New building named after slain deputy


Washington County’s Commissioners approved Sheriff Matt Thomas’s suggestion for naming the newly remodeled county annex in memory of James M. Alexander, a deputy who was slain in the line of duty on Christmas, 1965. The suggested location of the signage is on the east face of the building, shown on the architect’s drawing inset. The building will house Sheriff’s detectives, as well as the new home of the Washington County Assessor’s office. Photo by Nancy Grindstaff
By: 
Dylan Brown
James M. Alexander never saw another Christmas, but his name will not soon be forgotten in Washington County. 
 County commissioners voted unanimously to name the new sheriff’s office building after the deputy slain on Christmas 1965. 
 Sheriff Matt Thomas proposed the honorific for his department’s new space within the under-construction expansion of the former magistrate court building across from the Washington County Courthouse. 
 Alexander, born in Nebraska, graduated from Weiser High School in 1955. After time in the Marines and Boise Police Department, he was 28 when he returned to join the sheriff’s office, moving to Midvale with his wife, who was expecting their second child.

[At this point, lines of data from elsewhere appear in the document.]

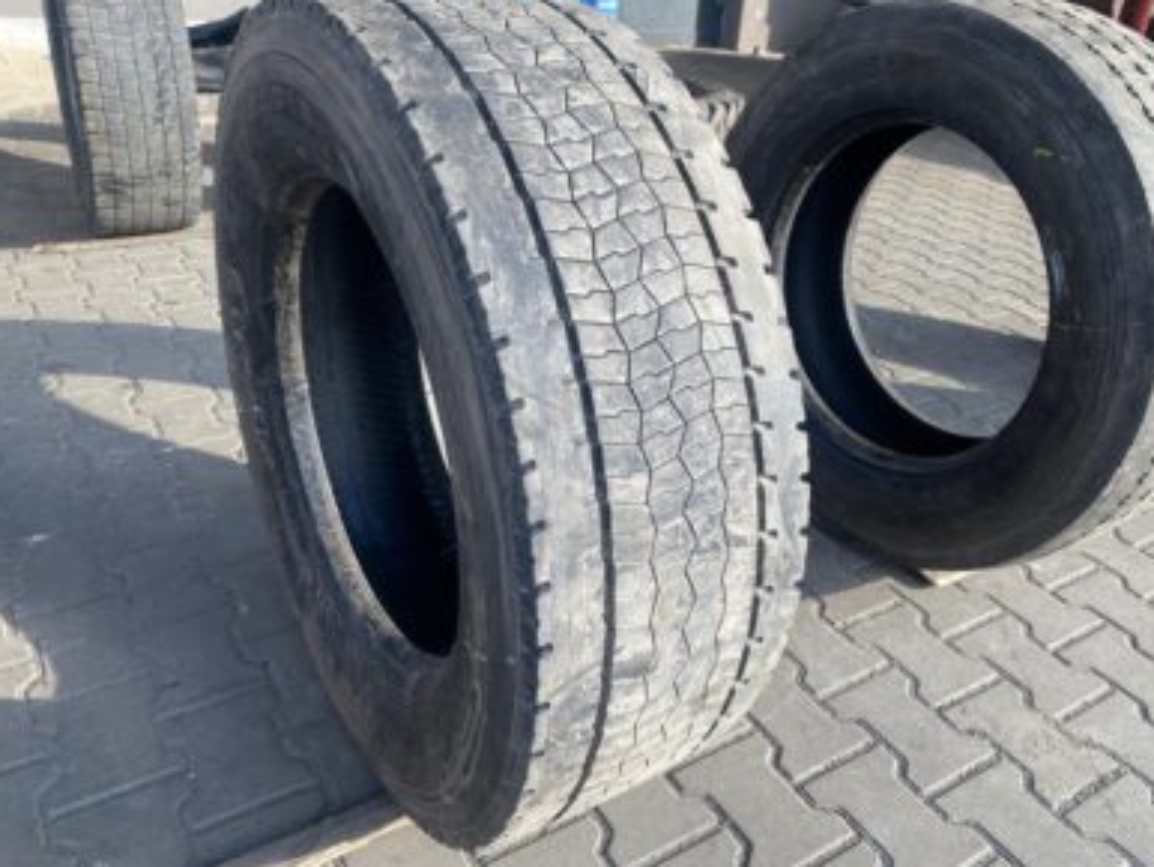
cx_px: 580
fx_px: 967
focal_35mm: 29
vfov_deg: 48.2
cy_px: 402
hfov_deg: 61.6
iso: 32
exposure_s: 1/344
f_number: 1.8
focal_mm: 4.25
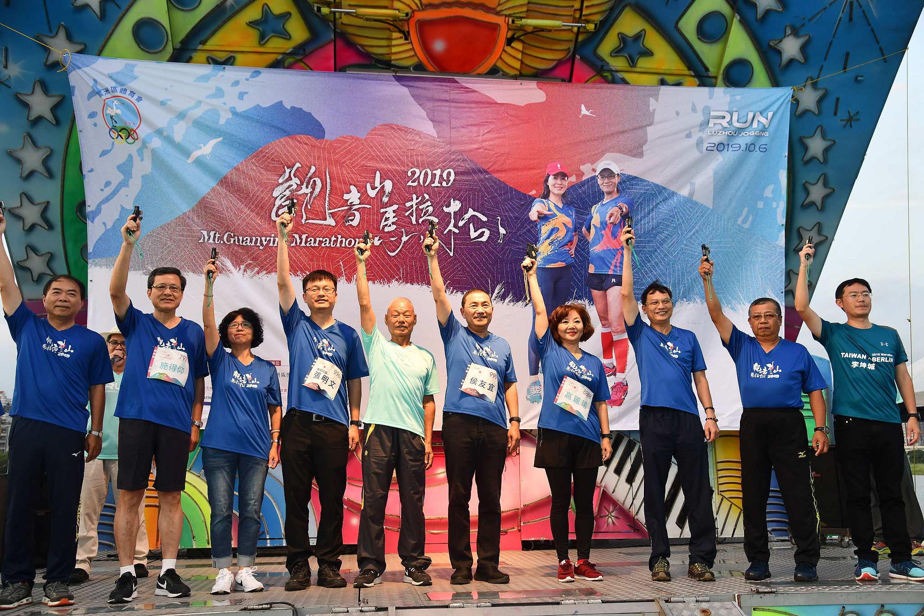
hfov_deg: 58.7
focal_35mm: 32
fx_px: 821
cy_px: 308
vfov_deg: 41.1
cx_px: 462
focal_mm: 32
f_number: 5.6
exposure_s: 1/125
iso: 720
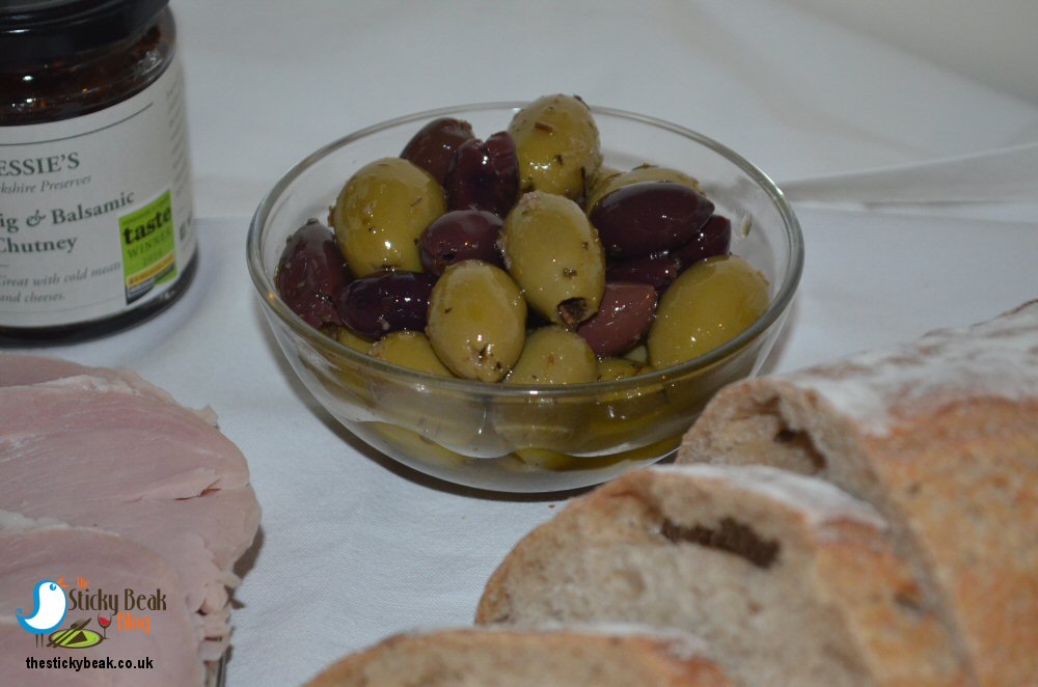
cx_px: 519
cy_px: 344
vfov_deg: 16.5
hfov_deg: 24.7
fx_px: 2373
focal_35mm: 82
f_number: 5.6
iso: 2200
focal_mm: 55
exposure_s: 1/60
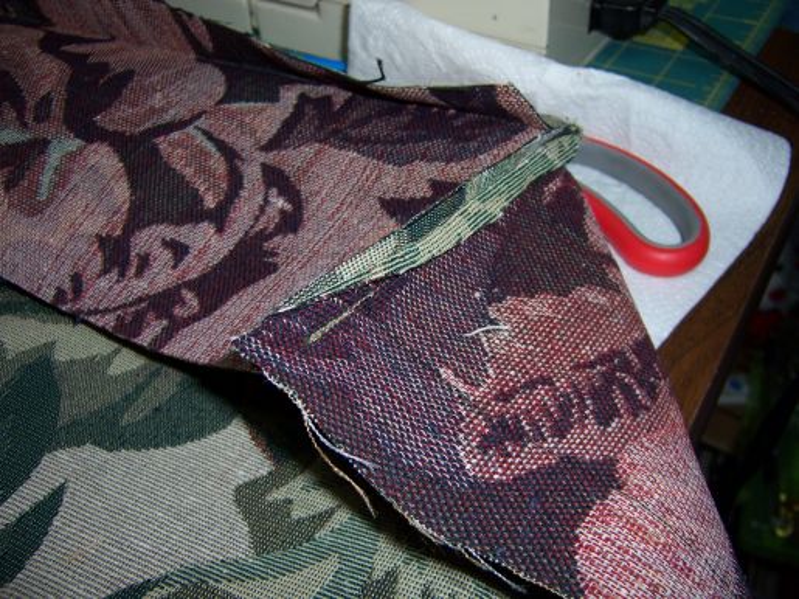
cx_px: 400
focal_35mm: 33
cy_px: 300
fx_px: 762
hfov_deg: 55.4
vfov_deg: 42.9
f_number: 2.8
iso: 80
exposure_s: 1/60
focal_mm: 5.5
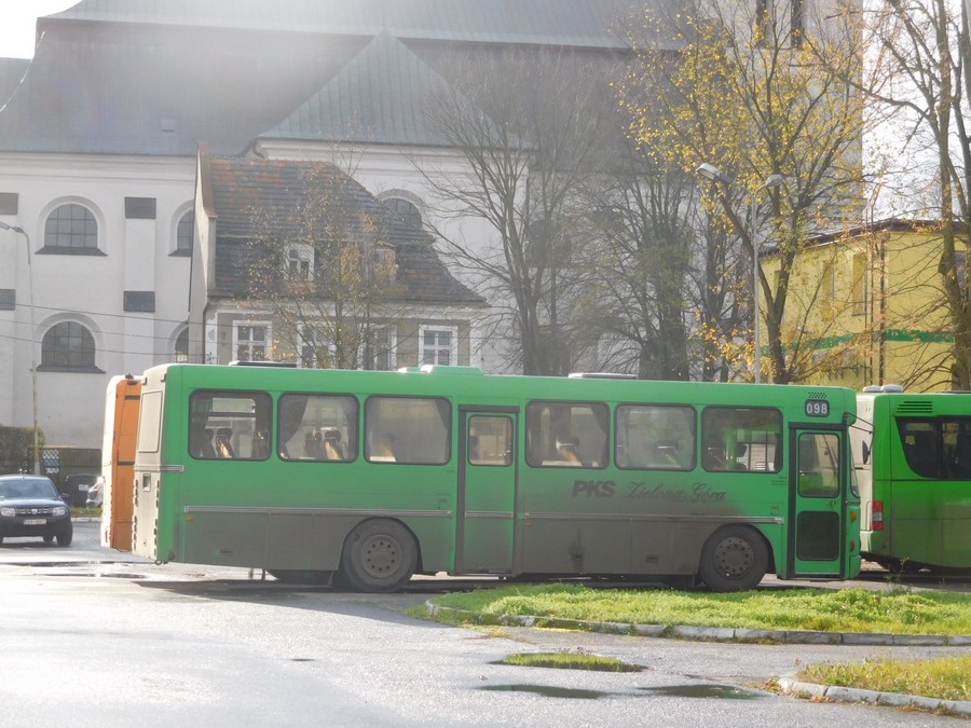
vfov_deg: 16.4
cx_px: 486
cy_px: 364
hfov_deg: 21.8
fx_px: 2525
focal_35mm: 90
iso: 125
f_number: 4.7
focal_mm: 16.1
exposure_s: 1/320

 A month into the job, Alexander walked into the K.C. Club, a former bar in Cambridge, and ordered a Coke at 10:50 p.m. on Christmas night, according to newspaper reports and court records. Alexander was not in uniform, but well known to the handful of people he sat down with at the bar. At the opposite end was bar owner James L. Carey, who started mumbling and cursing at Alexander. Witnesses said Alexander asked if Carey “was talking to him” and threatened to arrest him for disturbing the peace. When Alexander came down the bar, Carey drew a .22 pistol and fired multiple shots into his arm, chest and back. 
 Another deputy, who had just arrived outside, heard the shots and entered to find Alexander dead on the floor. He arrested Carey, who was later convicted of second-degree murder. Carey’s attorney would call the shooting “but a dream” for his client. Carey testified to being a chronic alcoholic and drunk during the shooting at his trial, which had to be moved to Moscow, Idaho, after trouble at the notorious Washington County jail.
 The jail has since been rebuilt and now Alexander’s name will adorn new facilities for his fellow deputies.
 Washington County spent $1.8 million in federal dollars to renovate the building across from where the Sheriff’s Office shares a tight space with the Weiser Police Department. Detectives currently have no bathrooms in their offices.
 The expansion of the existing building will nearly double the size of the county’s Department of Motor Vehicles and provide new offices for the county assessor, currently located in the courthouse.
 Sheriff’s deputies and detectives will move into the new wing next door, which will house detective offices, patrol division work space, locker rooms, a conference room, an emergency operations center and evidence room. 
 “We were able to get a lot in there,” said Jason Martinneau, project superintendent.
 Martinneau said his crew are on track to finish the new wing in late February or early March. The DMV will then temporarily move into that building as their offices are renovated. 
 Project construction and landscaping should be fully complete by the end of April, Martinneau said.